| EXTRACTED TEXT |
## START

More specifically invertible flow models are characterized with a ***diffeomorphism*** (invertible function),  $f(x; \phi)$, between input space $\mathcal X$ and latent space $\mathcal Z$, and choice of the latent distribution $p(z; \psi)$. The ***change of variable formula*** links the density of $x$ and $z$ as follows:

$$
\int_x p_x(x)d_x = \int_x p_z(f(x)) \left| \frac{\partial f}{\partial x} \right| dx
$$


And the training objective under this transformation becomes

$$
\arg\max_{\theta} \log p_x(\mathbf{x}; \theta) = \arg\max_{\phi, \psi} \sum_i \log p_z(f(x_i; \phi); \psi) + \log \left| \frac{\partial f_{\phi}}{\partial x_i} \right|
$$

Typically, $p_z$ is chosen to be Gaussian, and samples are build by inverting $f$, i.e.,$z \sim p(\mathbf z),\  x = f^{-1}(z)$. And $f_{\phi}$ is build such that computing the log determinant of the Jacabian in the previous equation can be done efficiently.

## END

| STATED GOAL 1 |
Summarize the text on invertible flow models in two sentences.
| STATED GOAL 2 |
Extend the text on invertible flow models, picking up right after its last sentence.
The listing that comes next is separate material, unrelated to the flow-model text.

| MATERIAL PROVIDED |
## START

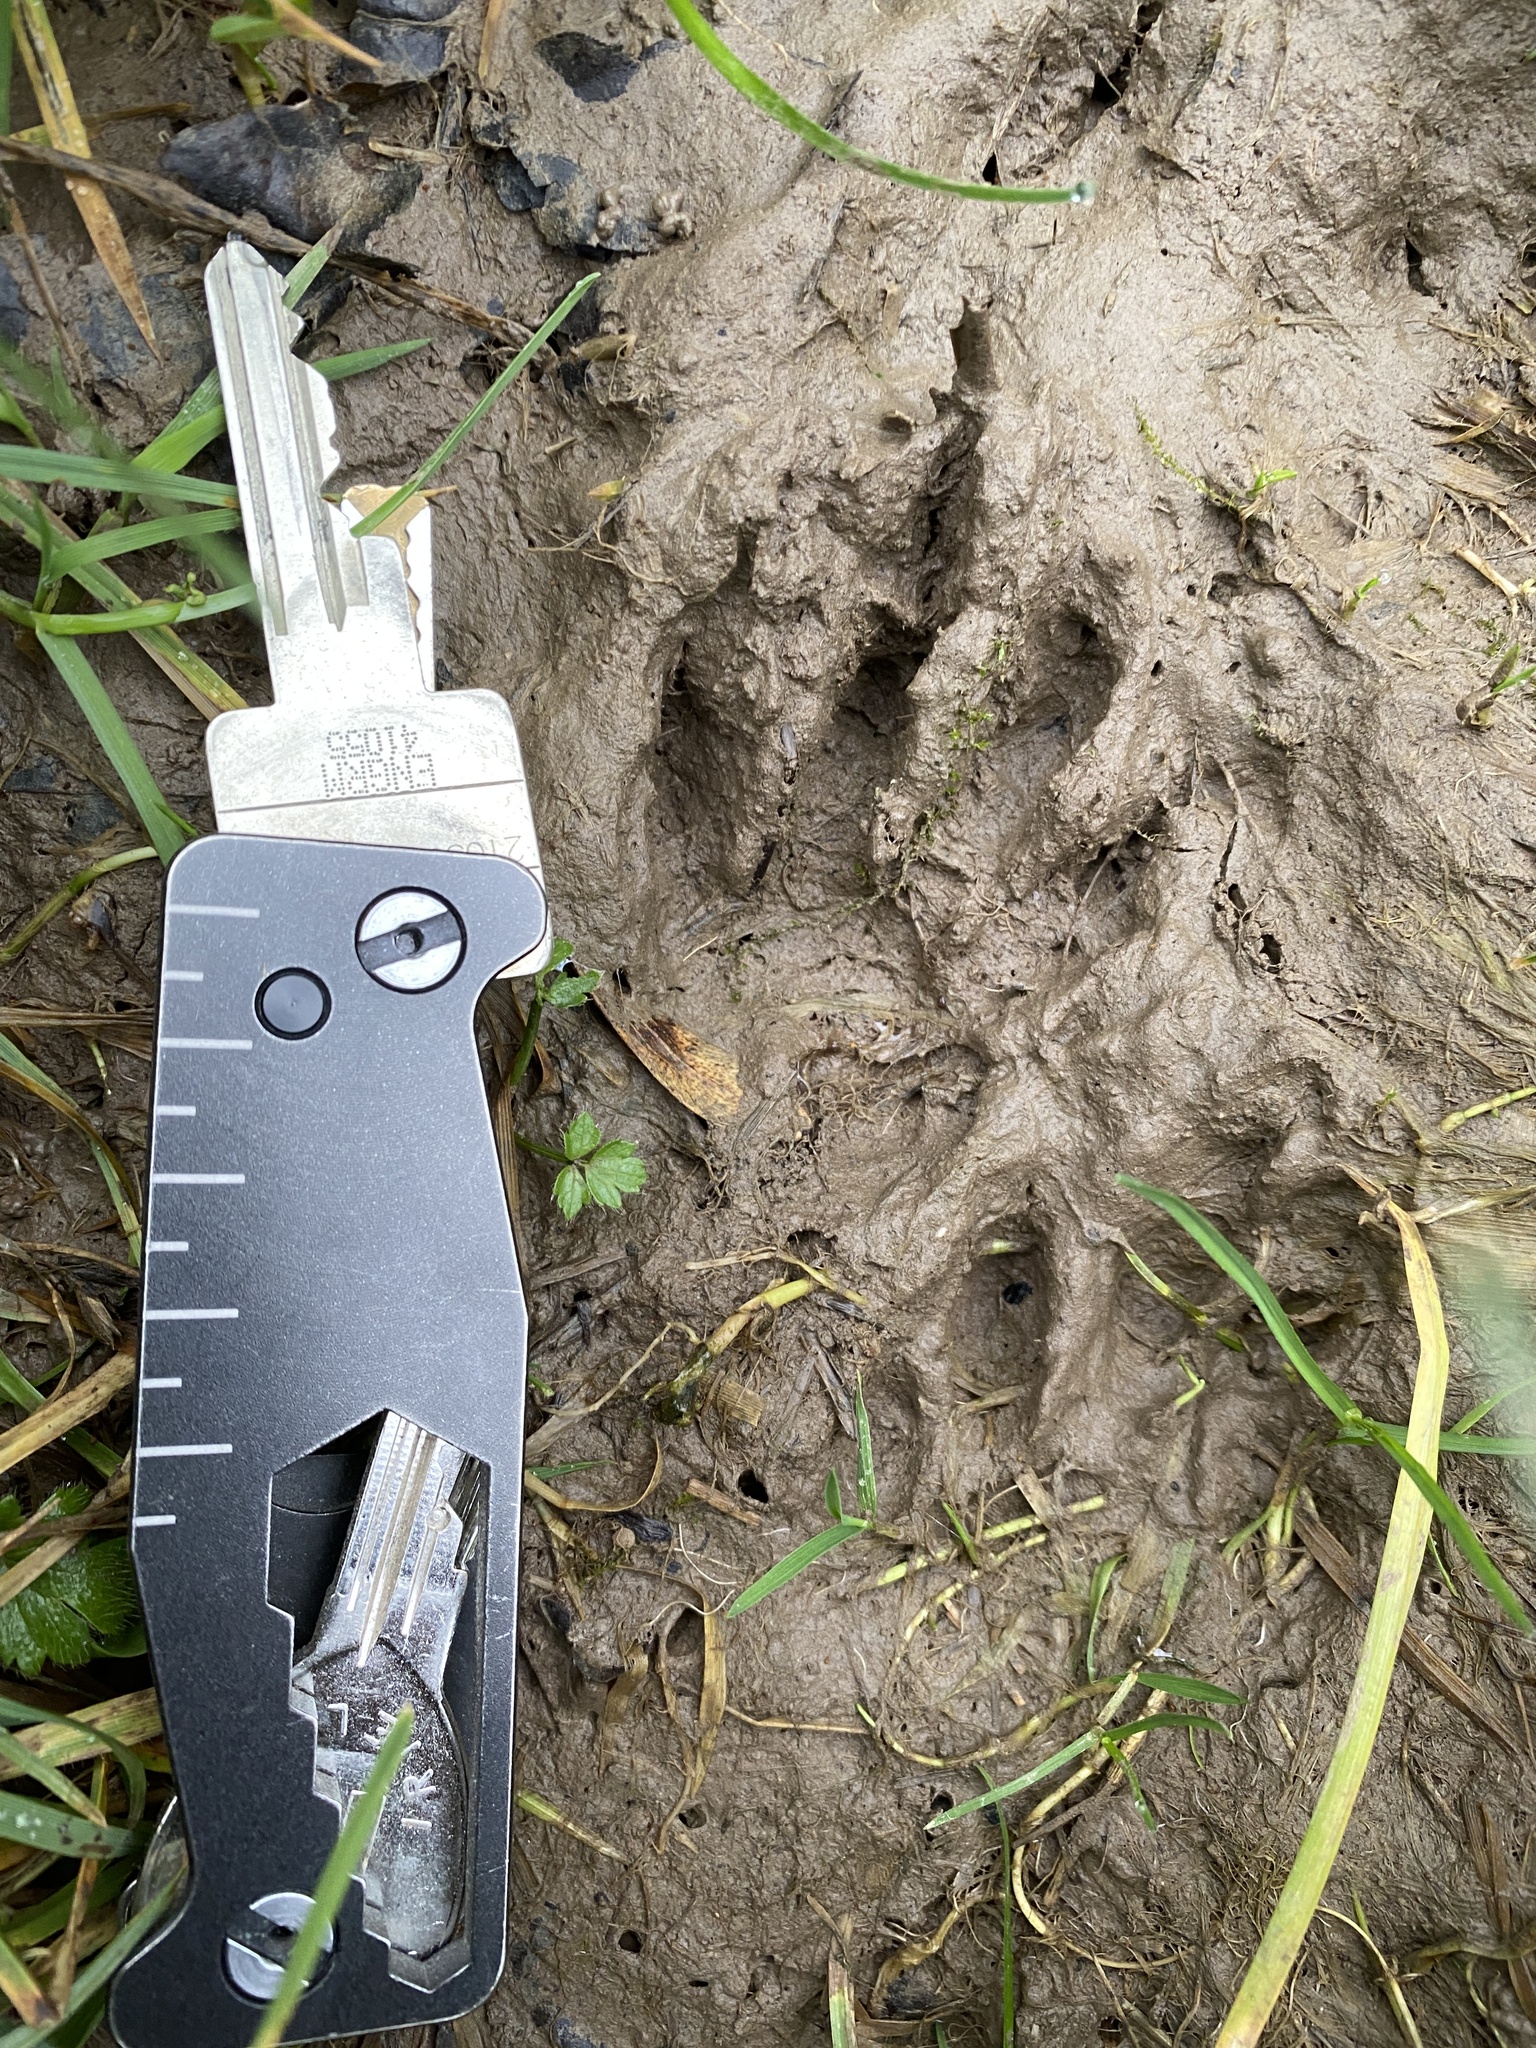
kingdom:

## END

| RIGHT ANSWER 1 |
Invertible flow models are defined by an invertible function between input space and latent space together with a chosen latent distribution, and the change of variable formula links the density of x to that of z. Training maximizes the sum of the log latent density of f(x) and the log absolute determinant of the Jacobian; the latent distribution is usually Gaussian, samples are made by inverting f, and f is built so that this log determinant can be computed efficiently.

| RIGHT ANSWER 2 |
First, they observe that contribution of the flow can be decomposed in a ***density*** element (left term) and a ***volume*** element (right term), resulting from the change of variables formula. Experiment results with Glow [4] show that the higher density  on SVHN mostly comes from the ***volume element contribution***.
  
Secondly, they try to directly analyze the difference in likelihood between two domains $\mathcal X$ and $\tilde{\mathcal X}$; which can be done by a second-order expansion of the log-likelihood locally around the expectation of the distribution (assuming $\mathbb{E} (\mathcal X) \sim \mathbb{E}(\tilde{\mathcal X})$). For the constant volume Glow module, the resulting analytical formula indeed confirms that the log-likelihood of SVHN should be higher than CIFAR's, as observed in practice.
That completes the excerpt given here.